*Exercise requirements*
Your result should be every line of the records below that contains the word "rule".
****************************************
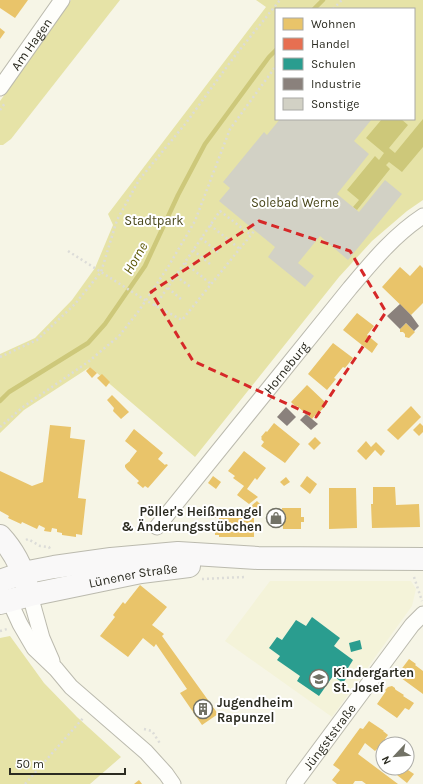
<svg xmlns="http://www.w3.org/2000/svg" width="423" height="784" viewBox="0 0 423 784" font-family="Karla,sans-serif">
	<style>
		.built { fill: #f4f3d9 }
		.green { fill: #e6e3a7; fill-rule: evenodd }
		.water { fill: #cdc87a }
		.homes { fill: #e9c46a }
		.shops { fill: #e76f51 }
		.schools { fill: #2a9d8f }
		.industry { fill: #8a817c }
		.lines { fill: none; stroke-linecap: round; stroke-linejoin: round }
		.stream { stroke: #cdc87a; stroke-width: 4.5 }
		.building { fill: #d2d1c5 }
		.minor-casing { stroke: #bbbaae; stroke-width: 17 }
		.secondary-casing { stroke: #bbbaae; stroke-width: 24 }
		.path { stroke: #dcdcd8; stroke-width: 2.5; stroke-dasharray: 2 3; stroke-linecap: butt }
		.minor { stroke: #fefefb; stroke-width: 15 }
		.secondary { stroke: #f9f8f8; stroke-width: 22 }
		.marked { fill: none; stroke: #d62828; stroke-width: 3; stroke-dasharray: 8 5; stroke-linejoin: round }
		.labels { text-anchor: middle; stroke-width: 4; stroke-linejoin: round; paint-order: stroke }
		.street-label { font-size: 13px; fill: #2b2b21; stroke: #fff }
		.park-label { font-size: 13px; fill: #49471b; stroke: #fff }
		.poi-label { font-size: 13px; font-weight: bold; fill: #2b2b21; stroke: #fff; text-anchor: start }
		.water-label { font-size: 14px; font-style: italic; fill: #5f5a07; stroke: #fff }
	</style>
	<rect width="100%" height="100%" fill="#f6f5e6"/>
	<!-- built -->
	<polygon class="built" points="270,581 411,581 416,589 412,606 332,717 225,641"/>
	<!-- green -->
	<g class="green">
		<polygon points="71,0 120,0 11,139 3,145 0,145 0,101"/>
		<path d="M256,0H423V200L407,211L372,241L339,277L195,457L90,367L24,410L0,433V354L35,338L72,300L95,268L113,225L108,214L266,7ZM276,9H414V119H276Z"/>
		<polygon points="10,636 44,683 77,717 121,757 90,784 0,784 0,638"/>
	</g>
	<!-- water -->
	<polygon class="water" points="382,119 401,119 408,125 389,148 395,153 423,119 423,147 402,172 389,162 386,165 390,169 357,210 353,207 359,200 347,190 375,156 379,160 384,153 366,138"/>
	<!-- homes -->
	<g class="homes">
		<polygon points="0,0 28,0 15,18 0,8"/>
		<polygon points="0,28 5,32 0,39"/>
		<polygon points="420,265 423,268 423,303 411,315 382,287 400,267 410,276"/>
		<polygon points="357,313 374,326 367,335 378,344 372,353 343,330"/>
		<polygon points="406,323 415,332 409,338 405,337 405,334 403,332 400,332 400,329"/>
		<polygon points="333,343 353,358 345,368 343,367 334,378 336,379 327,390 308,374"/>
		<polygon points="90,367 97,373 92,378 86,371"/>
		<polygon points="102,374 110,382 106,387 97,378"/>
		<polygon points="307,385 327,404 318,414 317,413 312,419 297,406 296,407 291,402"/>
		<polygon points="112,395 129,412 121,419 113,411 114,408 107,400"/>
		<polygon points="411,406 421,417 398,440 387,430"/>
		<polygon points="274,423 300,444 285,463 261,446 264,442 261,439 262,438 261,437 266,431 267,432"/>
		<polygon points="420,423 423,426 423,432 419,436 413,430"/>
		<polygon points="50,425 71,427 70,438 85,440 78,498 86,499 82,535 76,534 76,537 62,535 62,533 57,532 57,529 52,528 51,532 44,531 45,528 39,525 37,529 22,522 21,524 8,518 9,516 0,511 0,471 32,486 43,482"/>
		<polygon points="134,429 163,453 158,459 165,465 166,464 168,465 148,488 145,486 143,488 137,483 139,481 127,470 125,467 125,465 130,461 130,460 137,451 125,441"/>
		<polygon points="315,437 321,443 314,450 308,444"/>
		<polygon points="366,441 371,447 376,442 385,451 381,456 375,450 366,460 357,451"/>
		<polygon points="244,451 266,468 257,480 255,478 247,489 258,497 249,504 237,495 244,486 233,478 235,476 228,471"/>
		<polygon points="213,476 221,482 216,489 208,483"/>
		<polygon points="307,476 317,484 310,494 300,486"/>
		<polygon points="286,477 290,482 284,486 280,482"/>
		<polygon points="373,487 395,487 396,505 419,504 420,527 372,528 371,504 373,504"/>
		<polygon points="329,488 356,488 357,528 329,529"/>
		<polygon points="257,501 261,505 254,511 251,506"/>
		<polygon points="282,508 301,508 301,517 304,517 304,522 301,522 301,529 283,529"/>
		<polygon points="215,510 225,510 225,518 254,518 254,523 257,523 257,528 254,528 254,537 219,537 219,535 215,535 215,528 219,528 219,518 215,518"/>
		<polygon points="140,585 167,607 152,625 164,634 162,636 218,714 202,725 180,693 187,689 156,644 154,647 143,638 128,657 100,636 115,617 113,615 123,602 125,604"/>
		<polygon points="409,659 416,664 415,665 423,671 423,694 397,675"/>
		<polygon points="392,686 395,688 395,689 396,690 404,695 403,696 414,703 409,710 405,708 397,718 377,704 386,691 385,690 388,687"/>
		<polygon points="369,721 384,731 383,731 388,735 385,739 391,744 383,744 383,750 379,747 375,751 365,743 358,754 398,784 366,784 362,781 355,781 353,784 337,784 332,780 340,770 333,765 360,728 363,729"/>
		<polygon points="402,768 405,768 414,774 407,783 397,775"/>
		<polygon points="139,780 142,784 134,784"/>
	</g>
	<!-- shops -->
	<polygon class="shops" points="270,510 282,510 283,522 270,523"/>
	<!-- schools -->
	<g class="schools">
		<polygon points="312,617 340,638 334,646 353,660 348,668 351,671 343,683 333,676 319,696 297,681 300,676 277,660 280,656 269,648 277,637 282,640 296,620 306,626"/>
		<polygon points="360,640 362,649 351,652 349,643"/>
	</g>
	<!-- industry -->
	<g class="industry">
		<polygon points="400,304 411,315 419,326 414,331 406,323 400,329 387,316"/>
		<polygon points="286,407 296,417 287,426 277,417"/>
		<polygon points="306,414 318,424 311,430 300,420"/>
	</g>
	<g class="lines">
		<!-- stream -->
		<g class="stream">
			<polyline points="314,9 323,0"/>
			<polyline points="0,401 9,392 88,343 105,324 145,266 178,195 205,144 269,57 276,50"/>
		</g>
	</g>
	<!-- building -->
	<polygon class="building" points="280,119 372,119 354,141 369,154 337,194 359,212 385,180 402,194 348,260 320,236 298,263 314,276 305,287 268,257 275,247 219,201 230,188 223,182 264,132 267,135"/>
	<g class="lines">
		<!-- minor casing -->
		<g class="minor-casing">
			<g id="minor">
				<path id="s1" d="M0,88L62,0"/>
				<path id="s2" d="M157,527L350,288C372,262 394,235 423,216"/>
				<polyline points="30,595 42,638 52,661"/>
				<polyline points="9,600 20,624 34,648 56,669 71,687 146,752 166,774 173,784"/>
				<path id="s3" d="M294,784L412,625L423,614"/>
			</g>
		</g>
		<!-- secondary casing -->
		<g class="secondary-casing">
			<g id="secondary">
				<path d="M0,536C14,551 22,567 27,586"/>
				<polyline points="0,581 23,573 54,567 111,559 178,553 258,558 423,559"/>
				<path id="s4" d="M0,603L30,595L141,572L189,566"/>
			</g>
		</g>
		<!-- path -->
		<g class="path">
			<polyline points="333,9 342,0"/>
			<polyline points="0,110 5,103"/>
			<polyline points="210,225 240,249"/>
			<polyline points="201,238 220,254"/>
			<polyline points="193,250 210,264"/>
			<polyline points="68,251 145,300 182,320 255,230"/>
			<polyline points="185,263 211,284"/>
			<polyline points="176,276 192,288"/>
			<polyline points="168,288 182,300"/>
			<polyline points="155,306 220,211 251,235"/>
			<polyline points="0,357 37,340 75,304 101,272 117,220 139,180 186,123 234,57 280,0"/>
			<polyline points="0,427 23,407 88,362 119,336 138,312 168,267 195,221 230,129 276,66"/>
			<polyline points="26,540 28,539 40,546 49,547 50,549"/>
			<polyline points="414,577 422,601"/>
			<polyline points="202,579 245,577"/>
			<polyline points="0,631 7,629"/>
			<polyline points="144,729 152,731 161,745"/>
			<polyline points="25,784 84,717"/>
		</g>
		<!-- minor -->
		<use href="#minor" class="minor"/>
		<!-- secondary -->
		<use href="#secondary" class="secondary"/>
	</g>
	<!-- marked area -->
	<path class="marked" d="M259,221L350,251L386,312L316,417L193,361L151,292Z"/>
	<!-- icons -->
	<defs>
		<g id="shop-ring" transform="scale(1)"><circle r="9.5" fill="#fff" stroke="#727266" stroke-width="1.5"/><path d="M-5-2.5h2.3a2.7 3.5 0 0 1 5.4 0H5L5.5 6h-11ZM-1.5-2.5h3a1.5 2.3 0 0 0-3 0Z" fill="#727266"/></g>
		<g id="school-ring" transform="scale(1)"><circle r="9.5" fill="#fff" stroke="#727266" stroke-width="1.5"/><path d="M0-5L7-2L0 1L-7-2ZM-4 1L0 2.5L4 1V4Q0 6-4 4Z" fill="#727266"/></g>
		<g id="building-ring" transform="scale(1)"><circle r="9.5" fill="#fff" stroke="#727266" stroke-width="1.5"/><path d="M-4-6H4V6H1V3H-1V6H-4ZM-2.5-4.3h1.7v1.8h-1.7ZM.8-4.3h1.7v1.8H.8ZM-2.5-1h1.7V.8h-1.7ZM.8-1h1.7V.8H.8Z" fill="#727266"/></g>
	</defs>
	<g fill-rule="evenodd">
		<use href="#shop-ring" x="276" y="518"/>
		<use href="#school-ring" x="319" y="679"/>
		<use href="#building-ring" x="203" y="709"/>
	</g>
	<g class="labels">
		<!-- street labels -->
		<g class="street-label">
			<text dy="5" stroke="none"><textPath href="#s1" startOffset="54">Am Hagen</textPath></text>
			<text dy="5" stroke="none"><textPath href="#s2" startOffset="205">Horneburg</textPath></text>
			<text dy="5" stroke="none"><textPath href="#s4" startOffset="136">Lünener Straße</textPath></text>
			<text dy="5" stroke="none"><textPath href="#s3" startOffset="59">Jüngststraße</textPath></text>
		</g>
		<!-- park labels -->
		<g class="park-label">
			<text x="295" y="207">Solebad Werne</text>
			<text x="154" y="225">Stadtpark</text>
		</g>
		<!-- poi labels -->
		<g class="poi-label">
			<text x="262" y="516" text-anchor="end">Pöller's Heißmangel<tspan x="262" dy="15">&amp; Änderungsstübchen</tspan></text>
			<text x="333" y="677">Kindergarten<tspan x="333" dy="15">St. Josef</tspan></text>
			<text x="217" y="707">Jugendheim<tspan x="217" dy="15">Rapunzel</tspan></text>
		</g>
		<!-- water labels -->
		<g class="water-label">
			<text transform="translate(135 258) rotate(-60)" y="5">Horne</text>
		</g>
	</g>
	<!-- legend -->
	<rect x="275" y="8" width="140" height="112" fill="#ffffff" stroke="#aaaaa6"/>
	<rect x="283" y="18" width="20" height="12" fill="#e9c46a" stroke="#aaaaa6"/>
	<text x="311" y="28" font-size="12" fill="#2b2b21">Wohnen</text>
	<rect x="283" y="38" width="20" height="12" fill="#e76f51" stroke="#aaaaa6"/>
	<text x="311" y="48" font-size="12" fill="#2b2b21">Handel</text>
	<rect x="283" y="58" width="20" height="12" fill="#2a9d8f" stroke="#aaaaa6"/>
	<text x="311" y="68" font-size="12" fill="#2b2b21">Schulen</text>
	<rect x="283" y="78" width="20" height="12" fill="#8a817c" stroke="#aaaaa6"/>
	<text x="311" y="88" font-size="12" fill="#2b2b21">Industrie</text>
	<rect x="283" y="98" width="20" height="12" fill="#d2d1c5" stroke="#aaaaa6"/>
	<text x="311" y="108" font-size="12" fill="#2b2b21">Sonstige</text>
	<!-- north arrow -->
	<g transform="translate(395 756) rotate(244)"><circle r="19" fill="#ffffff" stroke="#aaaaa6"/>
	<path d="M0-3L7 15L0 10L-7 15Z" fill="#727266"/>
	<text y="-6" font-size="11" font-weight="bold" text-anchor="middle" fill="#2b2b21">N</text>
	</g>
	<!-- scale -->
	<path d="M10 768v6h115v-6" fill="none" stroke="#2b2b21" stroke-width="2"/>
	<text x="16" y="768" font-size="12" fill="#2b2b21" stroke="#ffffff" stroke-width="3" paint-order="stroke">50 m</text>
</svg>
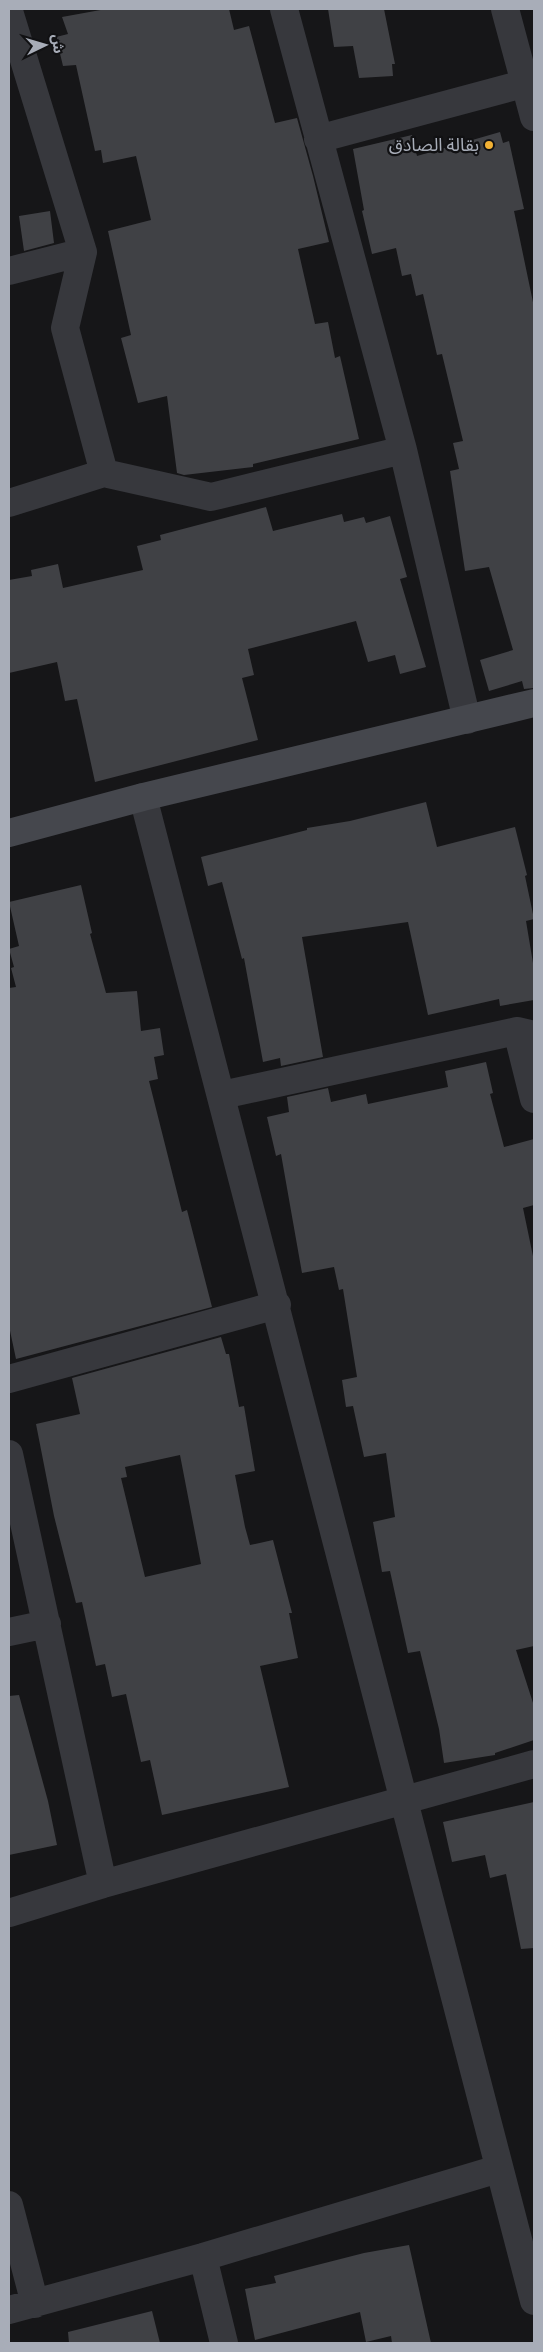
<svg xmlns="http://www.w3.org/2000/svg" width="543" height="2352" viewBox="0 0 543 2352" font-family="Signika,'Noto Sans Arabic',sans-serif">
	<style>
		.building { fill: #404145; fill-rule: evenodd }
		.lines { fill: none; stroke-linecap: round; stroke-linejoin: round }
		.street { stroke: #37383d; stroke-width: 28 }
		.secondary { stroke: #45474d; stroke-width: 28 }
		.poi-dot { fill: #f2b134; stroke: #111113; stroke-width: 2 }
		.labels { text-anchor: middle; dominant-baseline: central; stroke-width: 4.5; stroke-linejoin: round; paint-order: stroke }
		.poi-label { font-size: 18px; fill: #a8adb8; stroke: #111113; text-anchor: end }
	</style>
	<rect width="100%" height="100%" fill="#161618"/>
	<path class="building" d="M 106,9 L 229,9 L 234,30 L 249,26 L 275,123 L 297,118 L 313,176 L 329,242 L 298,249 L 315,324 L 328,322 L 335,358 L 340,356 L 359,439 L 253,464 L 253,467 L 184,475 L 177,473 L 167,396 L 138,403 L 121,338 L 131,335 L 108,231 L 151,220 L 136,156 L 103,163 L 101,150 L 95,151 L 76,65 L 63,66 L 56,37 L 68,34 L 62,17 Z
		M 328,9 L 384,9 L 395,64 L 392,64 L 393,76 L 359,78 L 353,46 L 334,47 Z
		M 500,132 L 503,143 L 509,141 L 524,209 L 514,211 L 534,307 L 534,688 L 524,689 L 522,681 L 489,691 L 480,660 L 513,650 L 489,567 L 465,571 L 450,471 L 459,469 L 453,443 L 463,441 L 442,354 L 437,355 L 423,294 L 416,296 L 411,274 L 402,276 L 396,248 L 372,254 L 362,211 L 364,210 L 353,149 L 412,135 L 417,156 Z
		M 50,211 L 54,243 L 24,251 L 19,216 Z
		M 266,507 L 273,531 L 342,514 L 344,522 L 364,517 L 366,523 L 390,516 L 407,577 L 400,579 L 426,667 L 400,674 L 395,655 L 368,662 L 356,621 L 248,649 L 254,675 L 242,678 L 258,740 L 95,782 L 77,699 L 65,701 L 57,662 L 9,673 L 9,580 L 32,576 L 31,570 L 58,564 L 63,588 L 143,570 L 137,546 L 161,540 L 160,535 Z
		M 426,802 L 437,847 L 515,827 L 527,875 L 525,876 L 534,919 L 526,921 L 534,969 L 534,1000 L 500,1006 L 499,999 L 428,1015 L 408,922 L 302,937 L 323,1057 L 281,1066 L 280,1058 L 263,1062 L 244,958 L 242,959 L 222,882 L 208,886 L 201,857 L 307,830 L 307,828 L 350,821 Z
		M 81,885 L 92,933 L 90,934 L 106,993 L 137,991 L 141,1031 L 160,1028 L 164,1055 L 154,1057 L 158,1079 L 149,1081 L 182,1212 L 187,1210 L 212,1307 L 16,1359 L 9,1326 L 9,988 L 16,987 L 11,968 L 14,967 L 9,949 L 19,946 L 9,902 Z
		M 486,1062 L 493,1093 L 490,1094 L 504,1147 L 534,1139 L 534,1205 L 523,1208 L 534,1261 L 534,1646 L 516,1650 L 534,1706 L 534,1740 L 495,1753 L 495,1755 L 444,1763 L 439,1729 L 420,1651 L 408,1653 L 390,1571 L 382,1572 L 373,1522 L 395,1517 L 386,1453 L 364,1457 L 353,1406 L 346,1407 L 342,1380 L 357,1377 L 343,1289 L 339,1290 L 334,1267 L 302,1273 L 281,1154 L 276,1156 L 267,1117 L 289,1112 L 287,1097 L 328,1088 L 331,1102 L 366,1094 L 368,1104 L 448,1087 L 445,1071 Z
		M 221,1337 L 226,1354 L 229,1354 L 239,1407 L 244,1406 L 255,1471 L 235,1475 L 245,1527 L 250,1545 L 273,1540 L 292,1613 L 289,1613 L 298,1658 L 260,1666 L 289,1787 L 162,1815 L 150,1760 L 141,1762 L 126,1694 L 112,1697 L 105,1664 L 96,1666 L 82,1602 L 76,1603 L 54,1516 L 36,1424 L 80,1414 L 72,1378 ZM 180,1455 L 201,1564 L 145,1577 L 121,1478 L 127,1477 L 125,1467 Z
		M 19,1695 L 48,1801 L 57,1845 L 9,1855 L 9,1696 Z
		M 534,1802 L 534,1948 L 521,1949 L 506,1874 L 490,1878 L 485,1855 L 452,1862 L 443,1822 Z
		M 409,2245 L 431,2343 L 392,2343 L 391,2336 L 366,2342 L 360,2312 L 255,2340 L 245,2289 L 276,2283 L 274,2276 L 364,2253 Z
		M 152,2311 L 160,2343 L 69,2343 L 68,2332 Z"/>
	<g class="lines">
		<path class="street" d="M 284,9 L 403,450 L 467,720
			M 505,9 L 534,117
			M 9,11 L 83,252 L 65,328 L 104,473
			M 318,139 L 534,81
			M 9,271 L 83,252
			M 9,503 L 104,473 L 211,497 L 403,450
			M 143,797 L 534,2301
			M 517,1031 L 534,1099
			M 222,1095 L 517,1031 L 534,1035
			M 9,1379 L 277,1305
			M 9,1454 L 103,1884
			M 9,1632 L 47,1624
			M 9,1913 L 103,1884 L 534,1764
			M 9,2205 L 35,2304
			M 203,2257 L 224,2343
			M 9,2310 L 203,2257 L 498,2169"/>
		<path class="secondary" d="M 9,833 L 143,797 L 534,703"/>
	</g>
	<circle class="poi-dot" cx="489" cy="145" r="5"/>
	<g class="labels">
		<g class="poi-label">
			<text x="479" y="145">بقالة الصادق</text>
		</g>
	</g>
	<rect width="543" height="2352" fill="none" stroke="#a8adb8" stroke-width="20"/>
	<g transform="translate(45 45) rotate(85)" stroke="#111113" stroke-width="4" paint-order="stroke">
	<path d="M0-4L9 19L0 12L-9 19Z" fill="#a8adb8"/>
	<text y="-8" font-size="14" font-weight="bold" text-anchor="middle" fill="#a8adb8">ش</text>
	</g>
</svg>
****************************************
*Response*
		.green { fill: #e6e3a7; fill-rule: evenodd }
	<g fill-rule="evenodd">
		.building { fill: #404145; fill-rule: evenodd }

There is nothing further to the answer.